Domain models of doors, motors, and braking systems would typically be considered as generic re-usable service domains whereas the train controller domain is likely to be a very product-specific application domain. What makes a particular system/product is specific populations of objects in each domain and the counterpart mappings defined between the domains (a decelerator object in the motor domain may be an actuator in the braking system). The mapping between objects (and typically events between objects' finite state machines) in two different domains is called a bridge.
One of the requirement for automated code generation is to precisely model the actions within the finite state machines used to express dynamic behaviour of Shlaer-Mellor objects. Since Shlaer-Mellor uses only Moore State Models, this means specifically state actions. Shlaer-Mellor is unique amongst OOA methods in expressing such sequential behavior graphically as Action Data Flow Diagrams (ADFDs). The (relatively) trivial behaviour of an action on an ADFD is then expressed textually.
There has never been a universally agreed textual language to express actions within the Shlaer-Mellor community. Shlaer and Mellor's own version was, and is, copyright and available only through their own commercial toolchain. Other tool vendors have similarly copyrighted and controlled their own action languages. This problem has dogged all model-driven architecture to the present day, with even the Unified Modeling Language having no unified action language to define its state actions. The best that has been achieved is the UML Action Semantics specification created as Shlaer-Mellor migrated to the UML notation, becoming Executable UML. This however describes what features an action language must possess, not its grammar. Imagine describing the requirements of spoken English without defining a grammar or vocabulary.
In practice, all tools that support Shlaer-Mellor's Recursive Design, or more generally Model Driven Architecture, provide a (vendor specific) precise action language. Usually such action languages do not support the ADFD approach, and the entire state action is written in textual form.
The translative approach of the Shlaer-Mellor method lends itself to automated test and simulation environments (by switching the target platform during code generation), and this may partly explain the popularity of Shlaer-Mellor and other MDA-based methods when developing embedded systems, where testing on target systems e.g. mobile phones or engine management systems, is particularly difficult.

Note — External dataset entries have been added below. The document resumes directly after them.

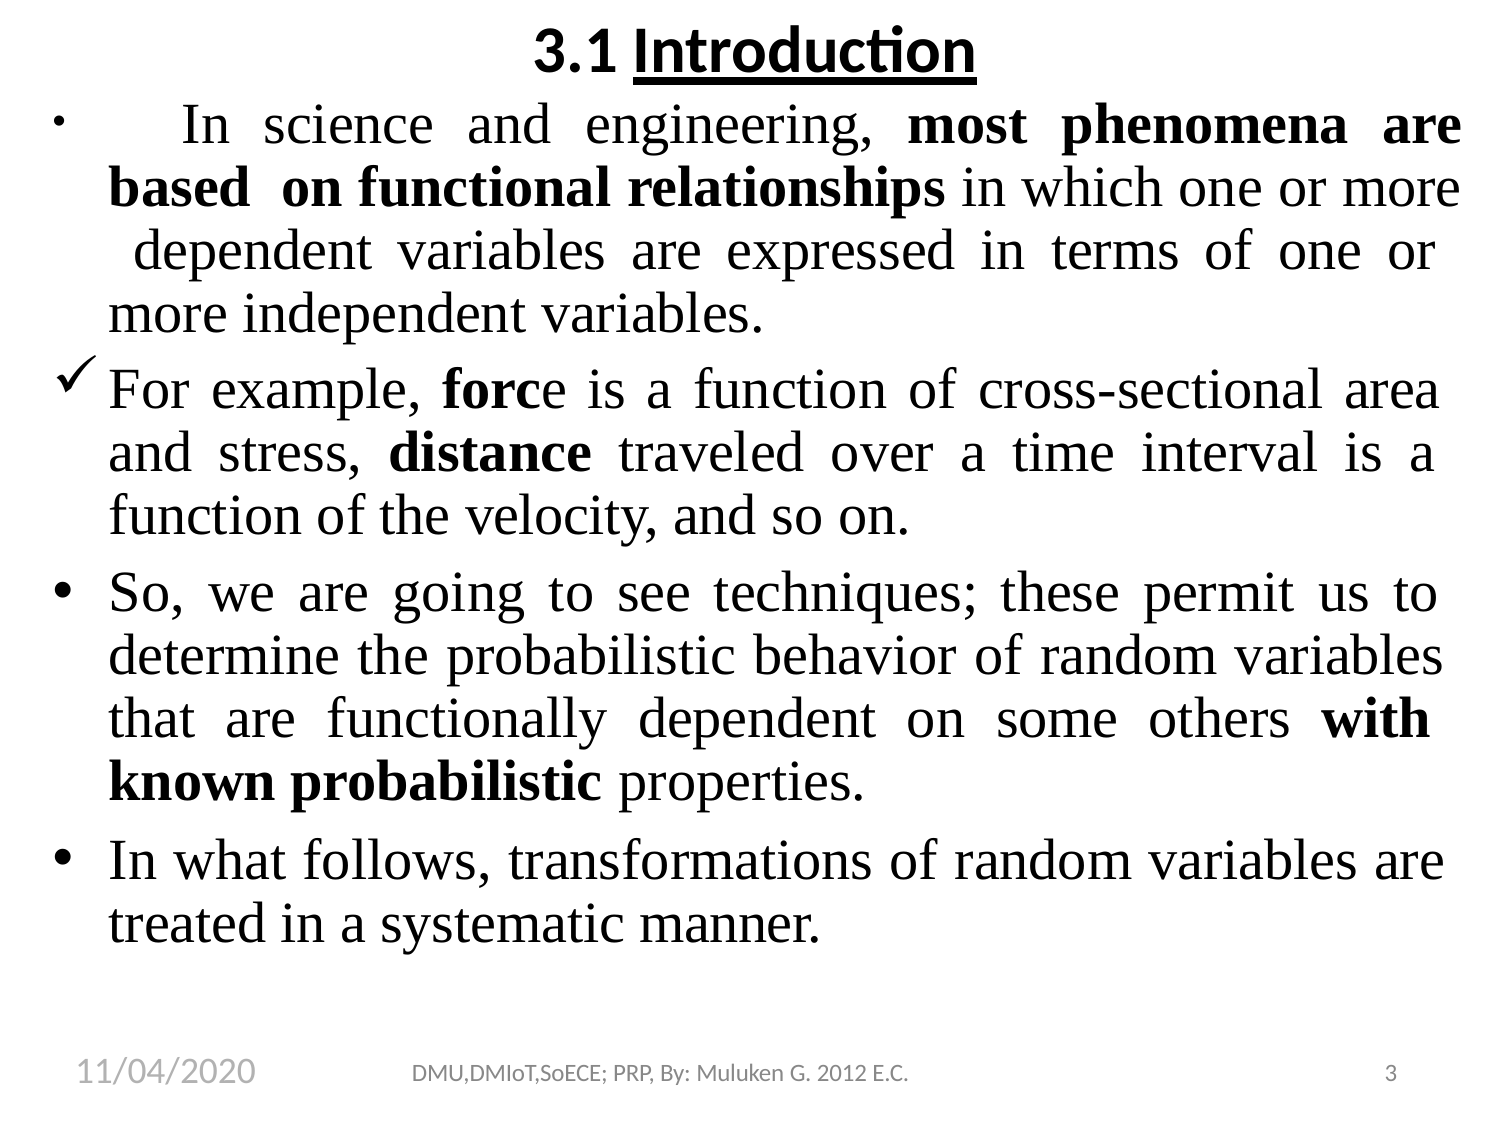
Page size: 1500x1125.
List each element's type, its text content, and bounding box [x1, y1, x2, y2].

footer DMU,DMIoT,SoECE; PRP, By: Muluken G. 2012 E.C. [409, 1060, 1038, 1125]
text_box In science and engineering, most phenomena are based on functional relationships in which one or more dependent variables are expressed in terms of one or more independent variables. For example, force is a function of cross-sectional area and stress, distance traveled over a time interval is a function of the velocity, and so on. So, we are going to see techniques; these permit us to determine the probabilistic behavior of random variables that are functionally dependent on some others with known probabilistic properties. In what follows, transformations of random variables are treated in a systematic manner. [50, 83, 1463, 955]
title 3.1 Introduction [530, 3, 1163, 83]
slide_number 3 [1378, 1060, 1417, 1090]
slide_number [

What makes such testing useful and productive is the concept of the Shlaer-Mellor virtual machine. As with most OOA/OOD methods, Shlaer-Mellor is an event-driven, message-passing environment. Onto this generic view, the Shlaer-Mellor virtual machine mandates a prioritised event mechanism built around Moore State Models, which allows for concurrent execution of actions in different state machines. Since any implementation of Shlaer-Mellor requires this model to be fully supported, testing under simulation can be a very close model of testing on target platform. Whilst functionality heavily dependent upon timing constraints may be difficult to test, the majority of system behaviour is highly predictable due to the prioritized execution model.